DIRECTIONS FOR THIS TASK
Reproduce every line of text from the items below word for word, and leave the pictures out of your answer.

MATERIALS PROVIDED
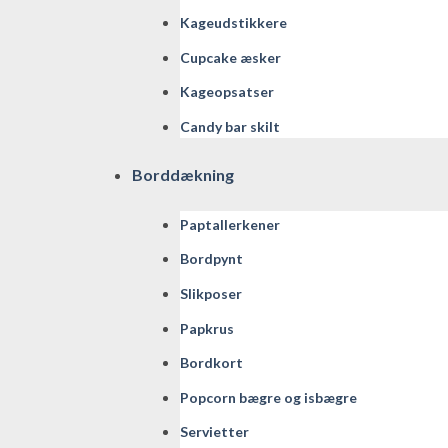
Kageudstikkere
Cupcake æsker
Kageopsatser
Candy bar skilt
Borddækning
Paptallerkener
Bordpynt
Slikposer
Papkrus
Bordkort
Popcorn bægre og isbægre
Servietter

COMPLETED TASK
Kageudstikkere
Cupcake æsker
Kageopsatser
Candy bar skilt
Borddækning
Paptallerkener
Bordpynt
Slikposer
Papkrus
Bordkort
Popcorn bægre og isbægre
Servietter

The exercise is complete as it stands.